— Коль скоро у нас осталось немного времени, я прочту вам «Летний день в рыбацком поселке» Йоуна ур Вёра[57].
Как Гёте, так и Йоун ур Вёр.
Ах, какая тишина объяла в то утро исландские дома. Это стихотворение знали и любили поголовно все, но повод! Поскольку же дикторша мешкала, тишина затягивалась, пожалуй, это была чуть ли не самая долгая пауза на исландском радио. Население перестало дышать, людские души с легким шорохом выпорхнули изо всех окон Рейкьявика, Акюрейри, Боргарнеса и устремились к ближайшему берегу, внимая этому безмолвию — безмолвию матросских вдов, детей и стариков, которое приходит, когда шум лодочных моторов смолкает вдали. На всех пляжах теснились души, две минуты, три. Обкатанные гальки ласково поглаживали друг дружку на мелководье, собачьи носы водорослей высовывались на поверхность и лениво покачивались среди синевы, и все души сияли улыбкой.
Увы, последующие телефонные звонки только еще больше раззадорили отца. Да, здесь необходимо читать стихи. Совет, утверждающий программы, после некоторых колебаний дал согласие. Директор радиостанции сказал, что если стихи имеют касательство к рыбе «как таковой» — он с легкостью философствовал по всем вопросам, — то он возражать не станет, чем крайне удивил присутствующих. Пока его секретарша Гвюдрун не пояснила, что директорский «энтузиазм» связан со звонком епископши[59], тетки Гвюдрун по отцу, которая сказала ему, что Халлдоурово начинание просто очаровательно и облагородило передачу. А ведь верно. Епископша обычно слушала сводки из рыбного порта. «Слыша голос Халлдоура, я словно воочию вижу море. И рыбу, что плещется в волнах».
Слышала, видела или чувствовала? Звонок епископши, безусловно, произвел впечатление на директора радиостанции, однако:
— Стихи не должны быть слишком длинными. А современные стихи обычно длинноваты, верно?
— Наоборот, — возразил Халлдоур. — Скорее, коротковаты.
— Вот именно, — сказал директор. — Вообще-то я имею в виду, что… ни в коем случае нельзя упоминать про утопленников.
— Ты о Шекспире? «Вместо глаз — жемчуга…»[60]
— Никаких утопленников, — повторил директор.
Целых полгода отец превосходно справлялся с задачей декламации стихов о «рыбе как таковой» — хотя толика ее и оказывалась в траве на берегу. Однако ж рано или поздно любой сундук поэтических сокровищ пустеет, и отец, который давно это понял, вечерами все больше мрачнел. Он решился взвалить на себя тяжкое бремя стать поэтом.

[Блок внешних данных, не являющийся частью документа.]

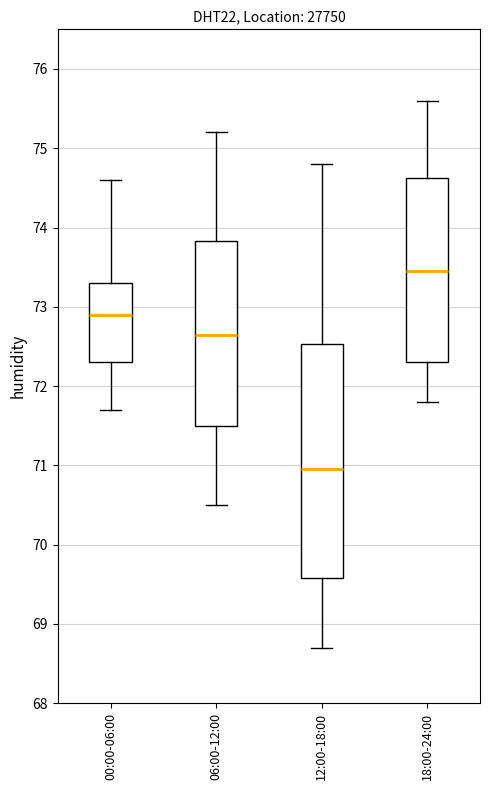

Which box has the lowest median line?

12:00-18:00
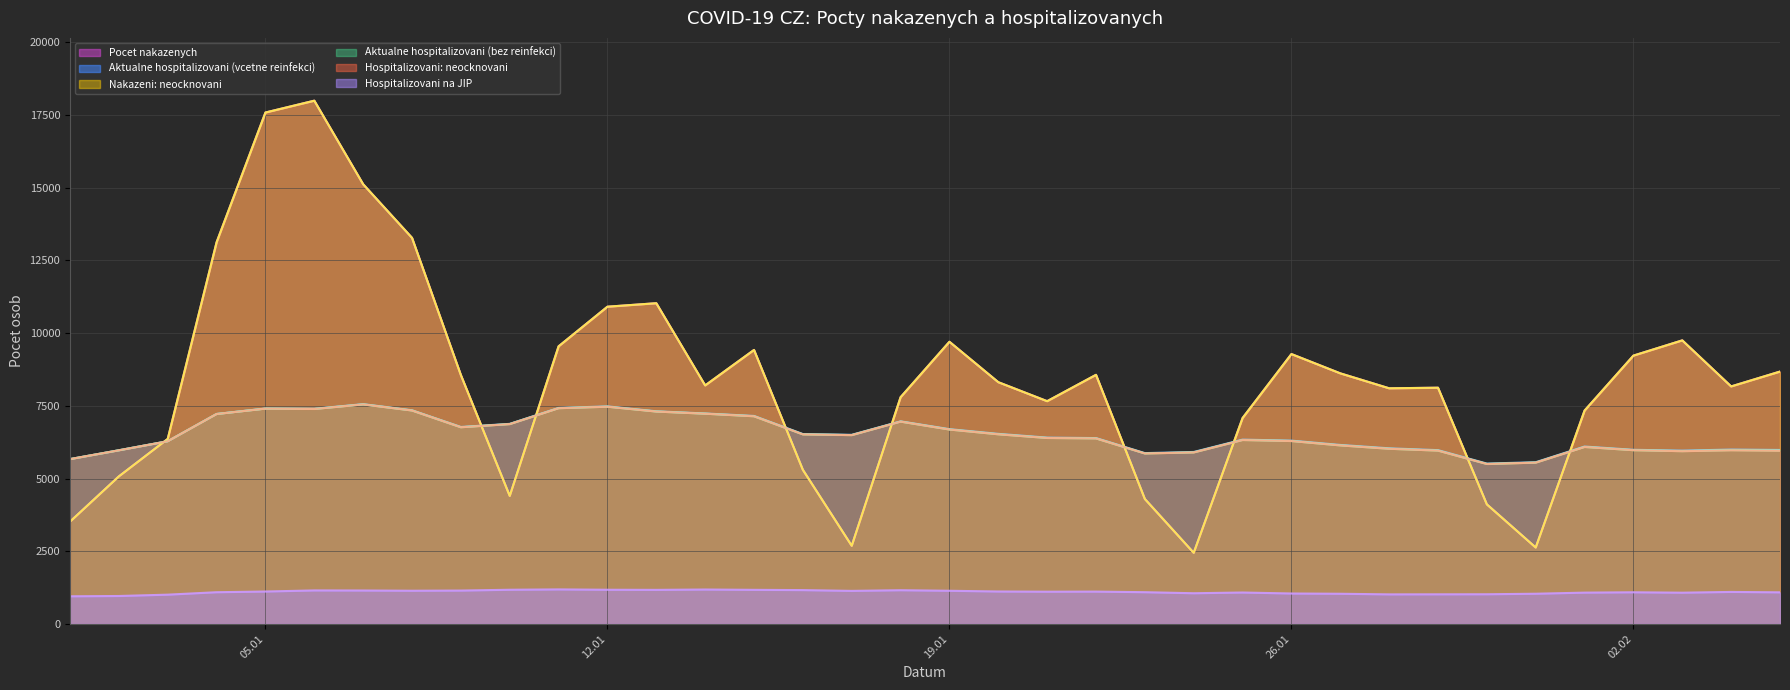

What is the difference between the second highest and second lowest values in the Hospitalizovani: neocknovani series?

1922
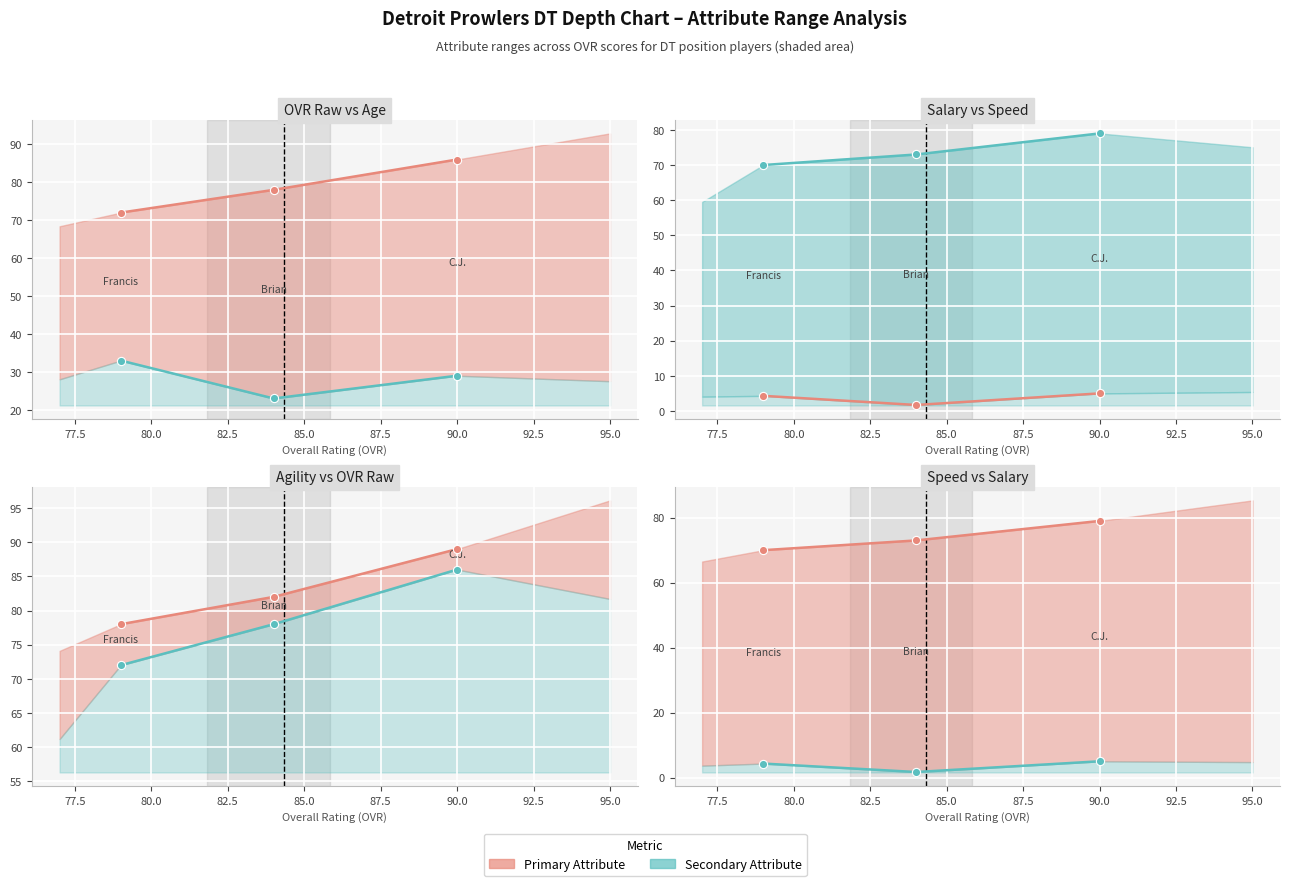

Is the value of ovr_raw at 0 greater than the value of age at 0?

Yes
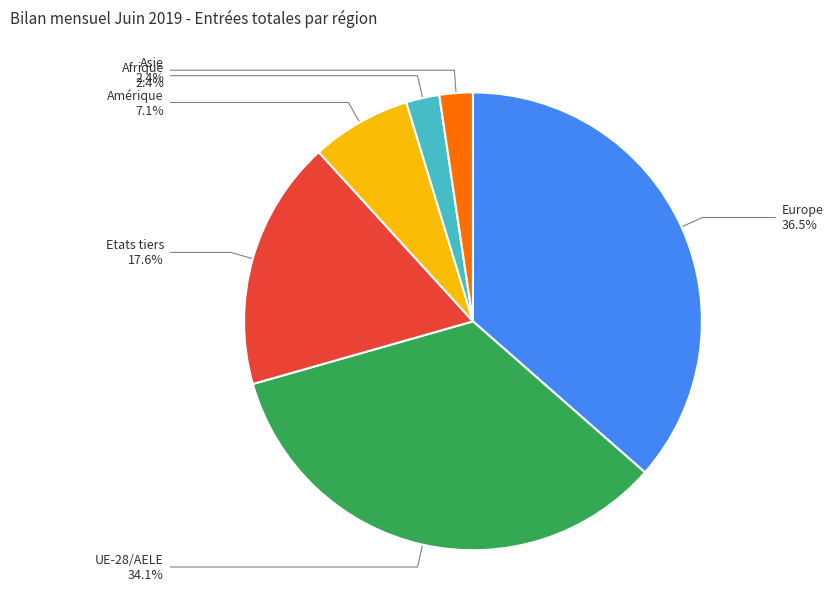

Does any single category account for the majority?

No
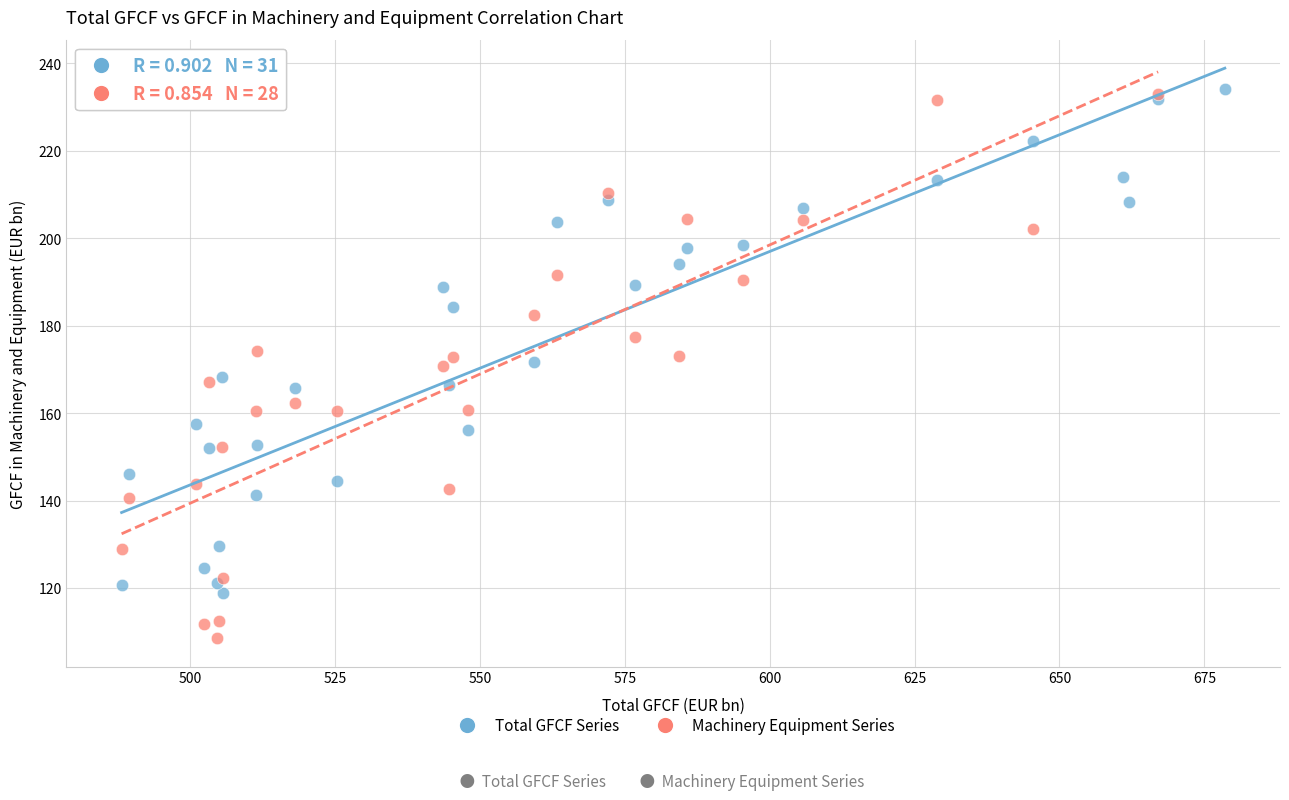

Which series reaches the minimum Y coordinate?

Machinery Equipment Series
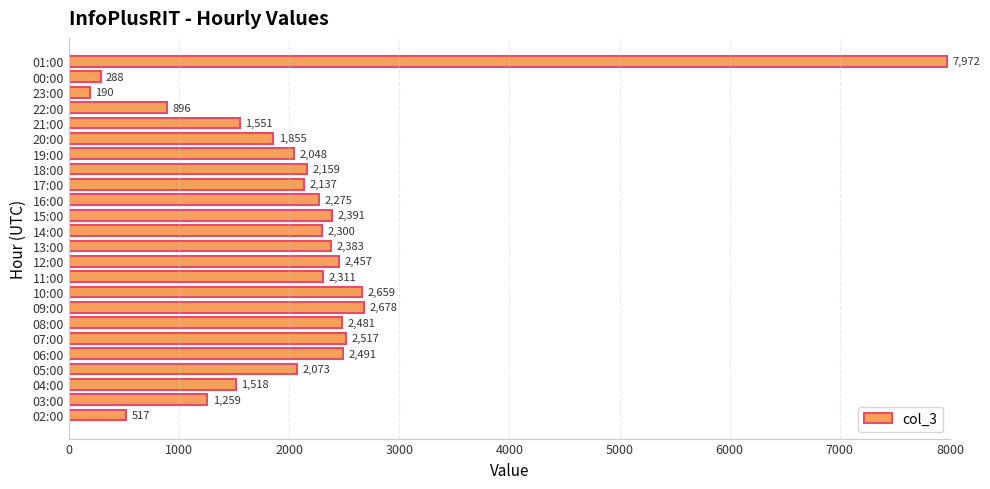

What is the difference between the values at 05:00 and 16:00?

202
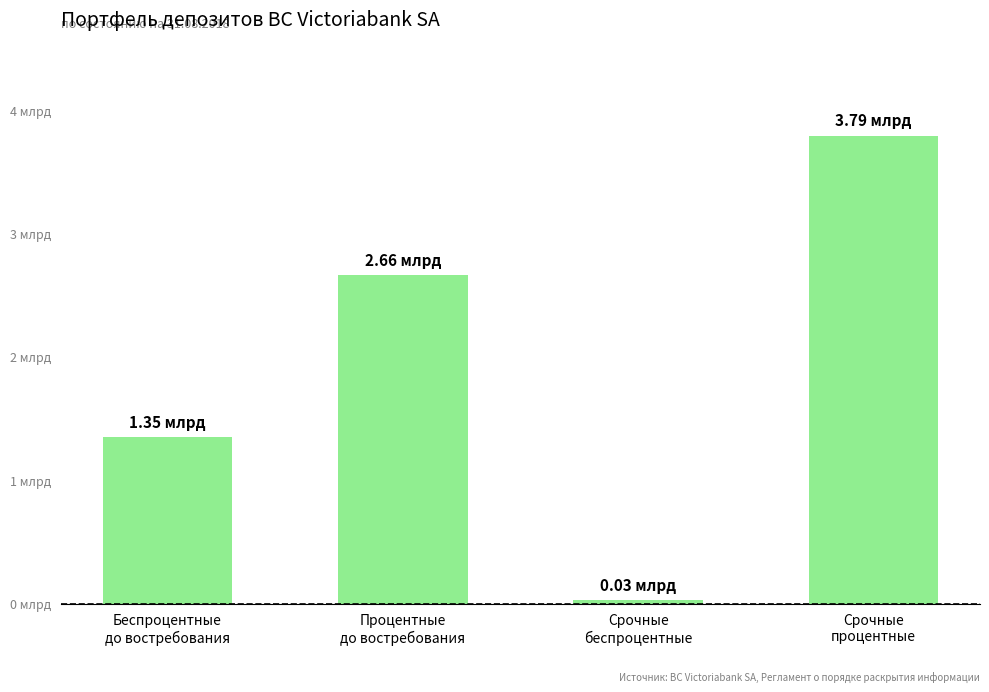

Rank the categories by value from highest to lowest.

Срочные
процентные, Процентные
до востребования, Беспроцентные
до востребования, Срочные
беспроцентные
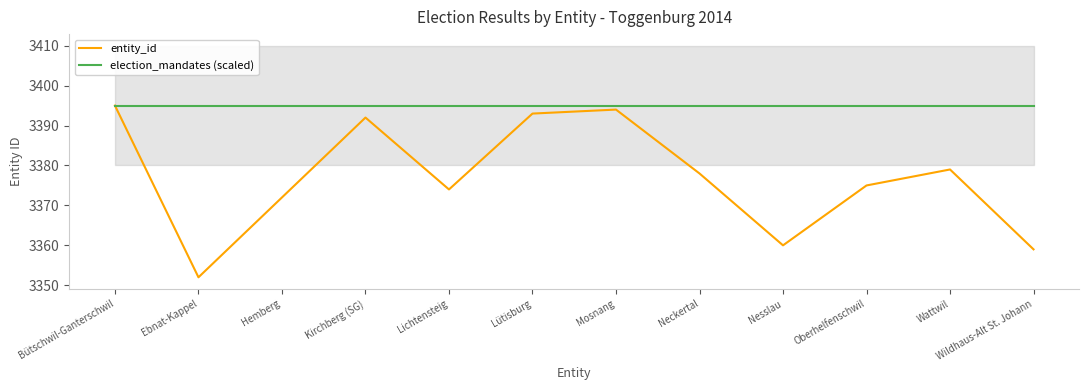

True or false: election_mandates (scaled) and entity_id cross at least once.

False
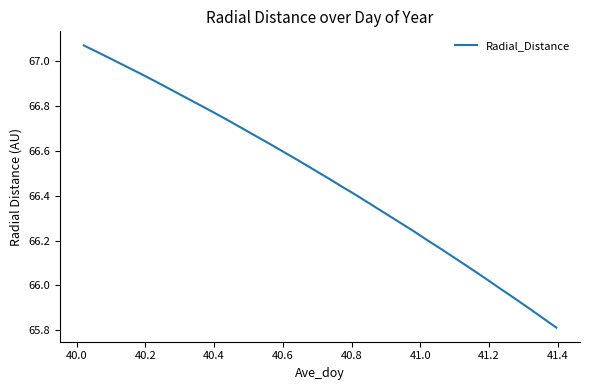

What is the minimum value shown in the chart?

65.8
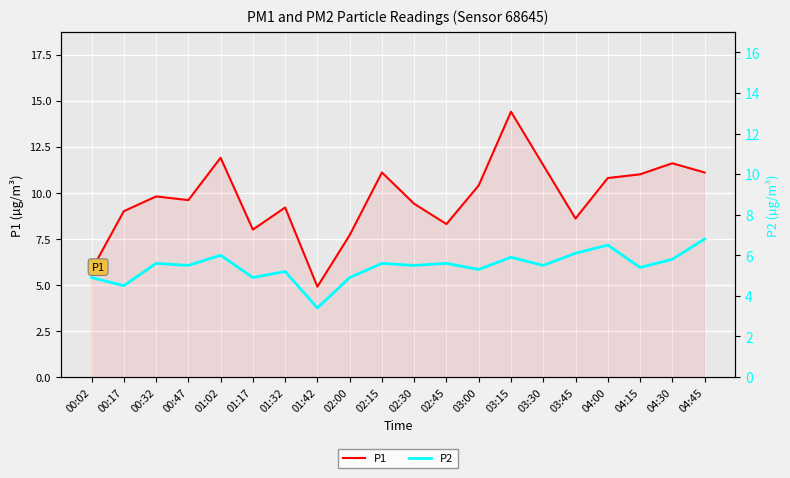

What is the approximate value of P1 at 00:02?

5.8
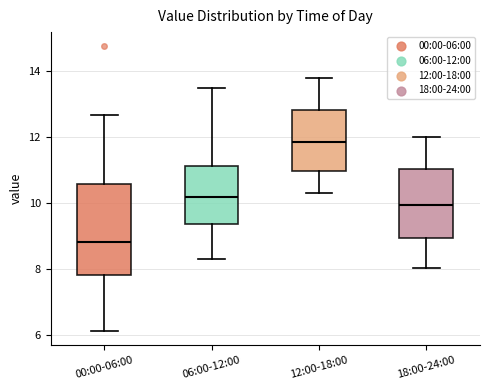

Where does the upper whisker of the box for 06:00-12:00 end on the y-axis? The values are not printed on the chart, so give them approximately, as read against the axis.

13.6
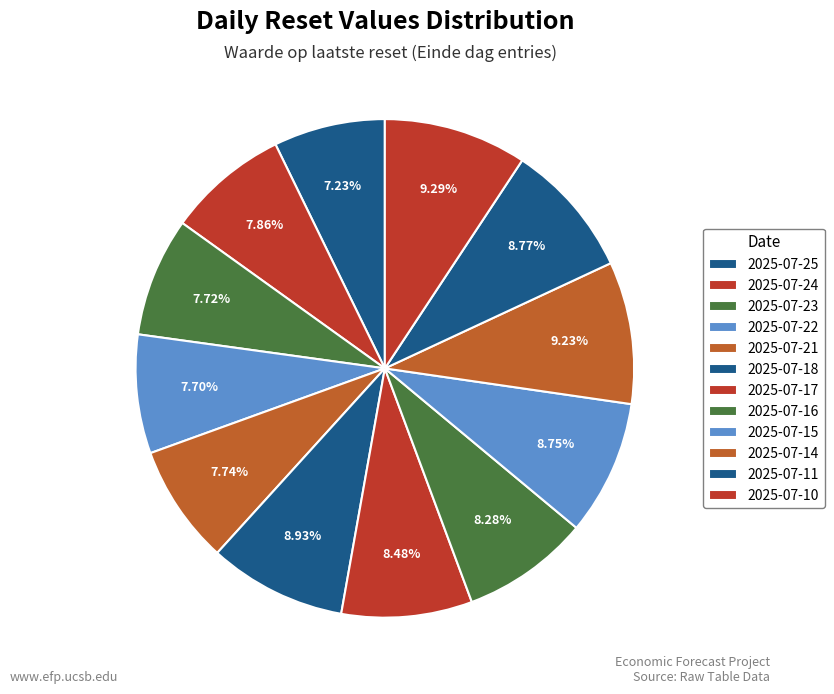

Combined, what portion of the pie is 2025-07-14 and 2025-07-18?

18.2%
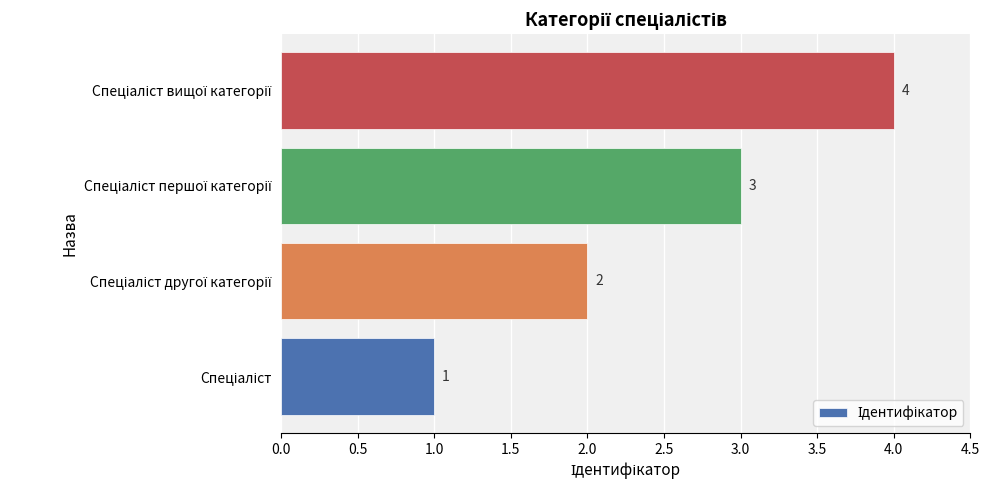

What is the greatest value displayed?

4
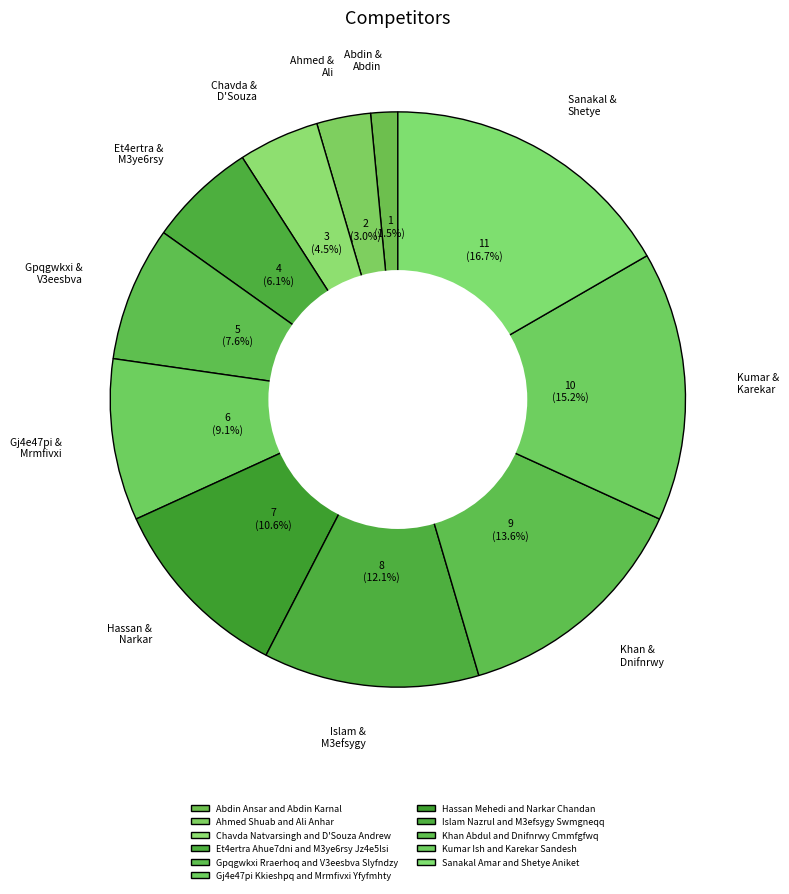

To the nearest percent, what is the combined percentage of Hassan Mehedi and Narkar Chandan and Gpqgwkxi Rraerhoq and V3eesbva Slyfndzy?

18%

Многое можно сказать о поэзии и о том выражении, какое она находит в стихе, — эта маска, укрывающая от пустоты, это чудесное доказательство щедрого величия всякого человеческого труда. Поэзия созидает мир, ибо лишь в наречении имен мир обретает зримость. Через посредство языка он начинает двигаться, становится процессом, в котором мы все участвуем. Подлинная поэзия наделяет мир новыми масштабами. Зовет нас в странствия, но и влечет спокойно осваивать таинственные континенты души, ведь, как я где-то вычитал, она есть прежде всего труд любви.
Теперь же необходимо сказать вот что: поэтическое творчество, которое начинается с языкового мятежа, в моем отце приверженца не имело. Он не был мятежником. Он щелкал пальцами, и слова, бесцветные, как члены приходского швейного кружка, входили в гостиную и укладывались у его ног — солидные дамы из швейного кружка, — временами преданно на него поглядывая. Нет, его слова не были крупными фигурами. Они, конечно, рифмовались друг с другом, да и почему бы, собственно, не зарифмовать свою пригрезившуюся жизнь, свои несуразные любовные усилия? Ведь рифма — вроде как таблетка от головной боли: когда размер соблюден и «сердец» встречается с «наконец», а «звезда» — с «всегда», напряжение зачастую отпускает. Ну а что отцов поэтический метод был эклектичен, не составляло тайны даже для него самого. Он писал в твердой уверенности, что, включая в свои стихи лучшие метафоры мировой поэзии, оживляет их и осовременивает. Так что вполне можно простить родному отцу его стихи, с поэзией они имели весьма мало общего.